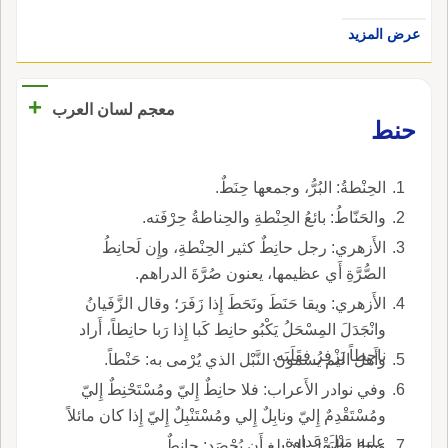
عرض المزيد
+
معجم لسان العرب
حنط
الحِنْطةُ: البُرُّ، وجمعها حِنَطٌ.
والحَنّاطُ: بائعُ الحِنْطةِ والحِناطةُ حِرْفَته.
الأَزهري: رجل حانِطٌ كثير الحِنْطةِ، وإِن لَحانِطُ
الصُّرَّةِ أَي عظيمها، يعنون صُرَّةَ الدراهم.
الأَزهري: ويقا حَنَطَ ونَحَطَ إِذا زَفَرَ؛ وقال الزَّفَيانُ
وانْجَدَلَ المِسْحَلُ يَكْبُو حانِط كَبا إِذا رَبا حانِطاً، أَراد
ناحِطاً يَزْفِرُ فقَلَبَه.
وأَهل اليم يسمون النَّبْل الذي يُرْمى به: حَنْطاً.
وفي نوادر الأَعراب: فلا حانِطٌ إِليّ ومُسْتَحْنِطٌ إِليّ
ومُسْتَقْدِمٌ إِليّ ونابِلٌ إِلي ومُسْتَنْبِلٌ إِليّ إِذا كان مائلاً
عليه مَيْلَ عَداوةٍ.
ويقال للبَقْل الذ بلغ أَن يُحْصَد: حانِطٌ.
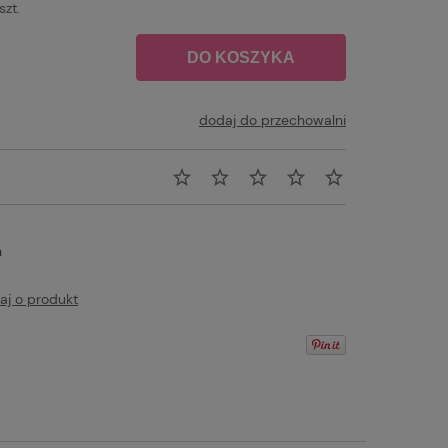
szt.
DO KOSZYKA
dodaj do przechowalni
n
aj o produkt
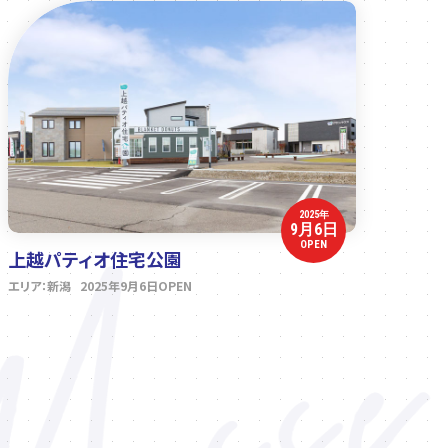
2025年
9月6日
OPEN
上越パティオ住宅公園
エリア：新潟 2025年9月6日OPEN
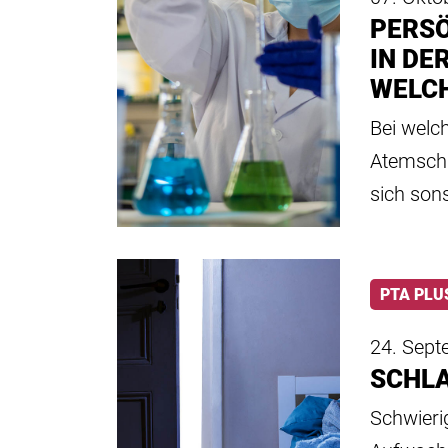
PERS
IN DE
WELC
Bei welc
Atemschu
sich son
PTA PLU
24. Sep
SCHLA
Schwieri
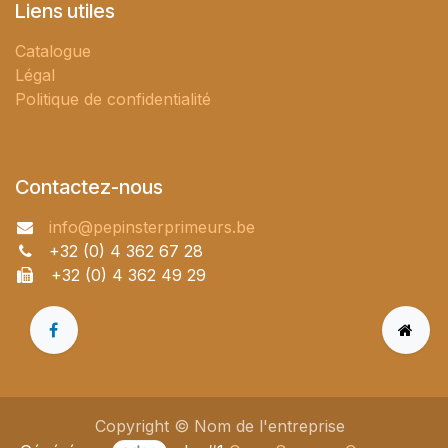
Liens utiles
Catalogue
Légal
Politique de confidentialité
Contactez-nous
info@pepinsterprimeurs.be
+32 (0) 4 362 67 28
+32 (0) 4 362 49 29
Copyright © Nom de l'entreprise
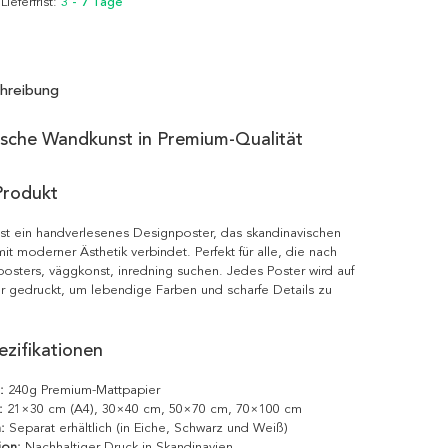
 Lieferfrist:
3 - 7 Tage
hreibung
ische Wandkunst in Premium-Qualität
Produkt
t ein handverlesenes Designposter, das skandinavischen
it moderner Ästhetik verbindet. Perfekt für alle, die nach
posters, väggkonst, inredning suchen. Jedes Poster wird auf
r gedruckt, um lebendige Farben und scharfe Details zu
zifikationen
:
240g Premium-Mattpapier
:
21×30 cm (A4), 30×40 cm, 50×70 cm, 70×100 cm
:
Separat erhältlich (in Eiche, Schwarz und Weiß)
ion:
Nachhaltiger Druck in Skandinavien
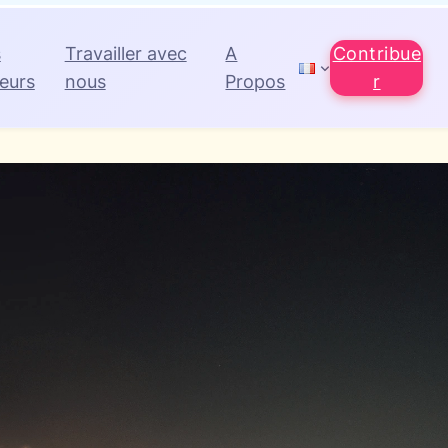
s
Travailler avec
A
Contribue
eurs
nous
Propos
r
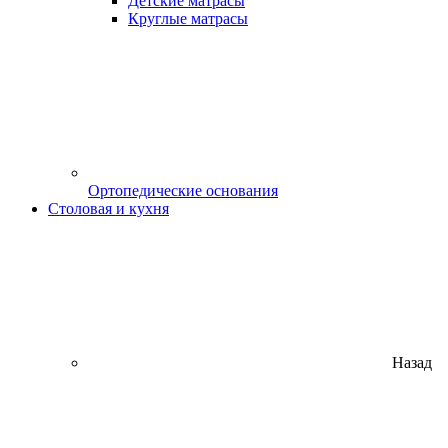
Детские матрасы
Круглые матрасы
Ортопедические основания
Столовая и кухня
Назад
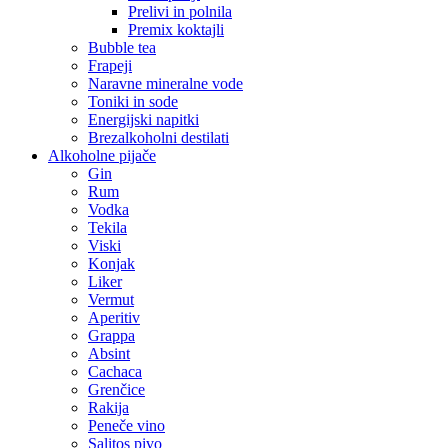
Prelivi in polnila
Premix koktajli
Bubble tea
Frapeji
Naravne mineralne vode
Toniki in sode
Energijski napitki
Brezalkoholni destilati
Alkoholne pijače
Gin
Rum
Vodka
Tekila
Viski
Konjak
Liker
Vermut
Aperitiv
Grappa
Absint
Cachaca
Grenčice
Rakija
Peneče vino
Salitos pivo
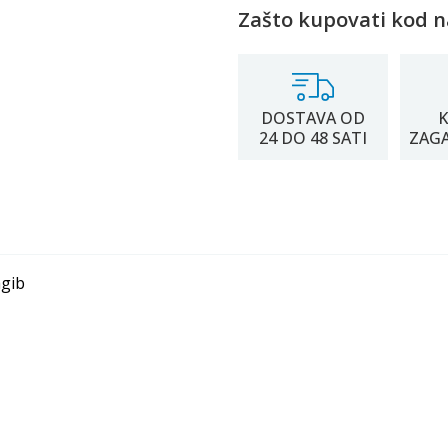
Zašto kupovati kod n
DOSTAVA OD
K
24 DO 48 SATI
ZAG
agib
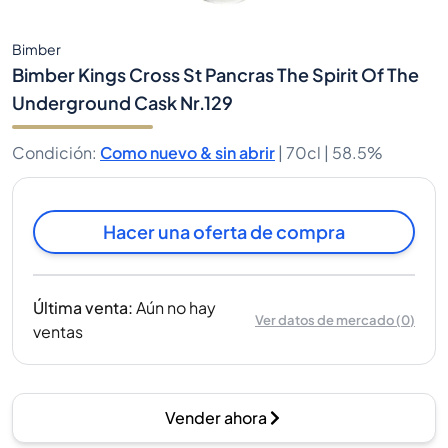
Bimber
Bimber Kings Cross St Pancras The Spirit Of The
Underground Cask Nr.129
Condición
:
Como nuevo & sin abrir
|
70cl |
58.5%
Hacer una oferta de compra
Última venta
:
Aún no hay
Ver datos de mercado
(
0
)
ventas
Vender ahora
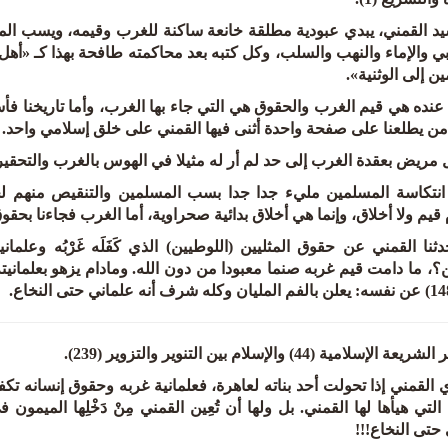
يد القمني، يبدي عبودية مطلقة خانعة ساكنة للغرب وقيمه، ويسب المس
بي والإماء والنهب والسلب، وكل كتبه بعد محاكمته طافحة بهذا كـ «أهل
ن إلى الوثنية».
عنده هي قيم الغرب والحقوق هي التي جاء بها الغرب، وأما تاريخنا فأسو
من يطلعنا على صفحة واحدة أثنى فيها القمني على خلق إسلامي واحد.
مريض بعقدة الغرب إلى حد لم أر له مثيلا في الهوس بالغرب والتحقير
 انتكاسة المسلمين مليء جدا جدا بسب المسلمين والتنقيص منهم لحدي
 قيم ولا أخلاق، وإنما هي أخلاق بدائية صحراوية، أما الغرب فجاءنا بحقو
ثنا القمني عن حقوق المثليين (اللوطيين) الذي كَفَلَه غَرْبُه وعلم
ن؟، ما دامت قيم غربه صنما معبودا من دون الله. ومادام يزهو بعلمانيت
 القمني إذا تحولت أحد بناته لعاهرة، فعلمانية غربه وحقوق إنسانه ت
التي هيأها لها القمني. بل ولها أن تُعِين القمني مِنْ دَخْلِها الميم
حتى النخاع!!!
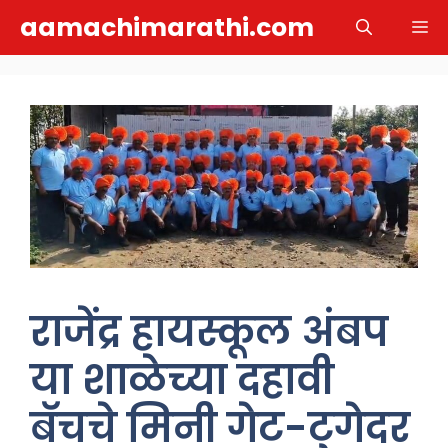
Skip
aamachimarathi.com
M
to
content
राजेंद्र हायस्कूल अंबप
या शाळेच्या दहावी
बॅचचे मिनी गेट-टुगेदर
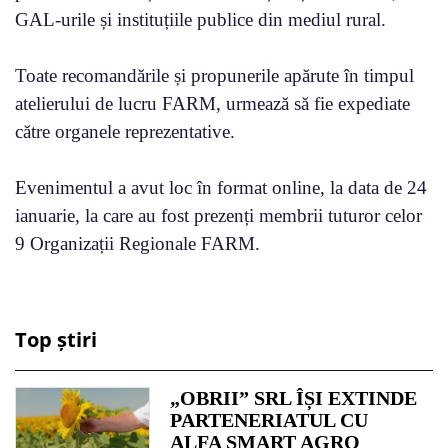
GAL-urile și instituțiile publice din mediul rural.
Toate recomandările și propunerile apărute în timpul
atelierului de lucru FARM, urmează să fie expediate
către organele reprezentative.
Evenimentul a avut loc în format online, la data de 24
ianuarie, la care au fost prezenți membrii tuturor celor
9 Organizații Regionale FARM.
Top știri
„OBRII” SRL ÎȘI EXTINDE
PARTENERIATUL CU
ALFA SMART AGRO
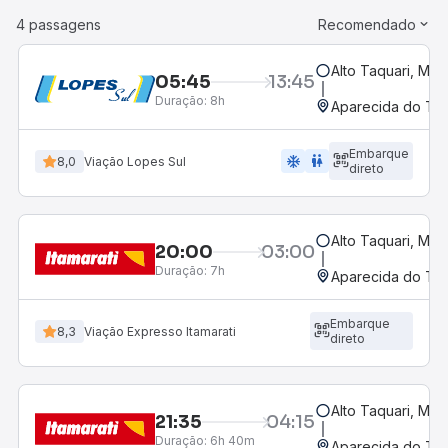
4 passagens
Recomendado
Alto Taquari, MT
05:45
13:45
Duração:
8h
Aparecida do Tab
Embarque
ac_unit
wc
8,0
Viação Lopes Sul
direto
Alto Taquari, MT
20:00
03:00
Duração:
7h
Aparecida do Tab
Embarque
8,3
Viação Expresso Itamarati
direto
Alto Taquari, MT
21:35
04:15
Duração:
6h 40m
Aparecida do Tab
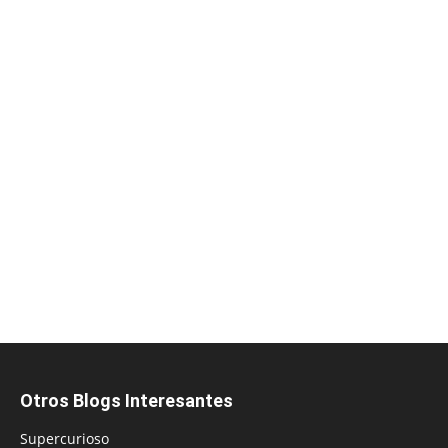
Otros Blogs Interesantes
Supercurioso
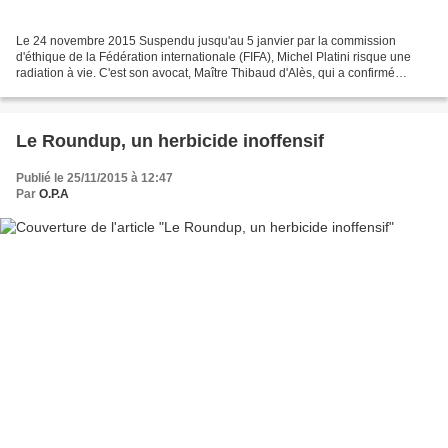
Le 24 novembre 2015 Suspendu jusqu'au 5 janvier par la commission
d'éthique de la Fédération internationale (FIFA), Michel Platini risque une
radiation à vie. C'est son avocat, Maître Thibaud d'Alès, qui a confirmé
l'information ce mardi. Celui-ci a par...
Le Roundup, un herbicide inoffensif
Publié le 25/11/2015 à 12:47
Par
O.P.A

-----

Task prompt
From the listing above, return every line that contains the word "الغرب".

Result of the task
عنده هي قيم الغرب والحقوق هي التي جاء بها الغرب، وأما تاريخنا فأسو
مريض بعقدة الغرب إلى حد لم أر له مثيلا في الهوس بالغرب والتحقير
 قيم ولا أخلاق، وإنما هي أخلاق بدائية صحراوية، أما الغرب فجاءنا بحقو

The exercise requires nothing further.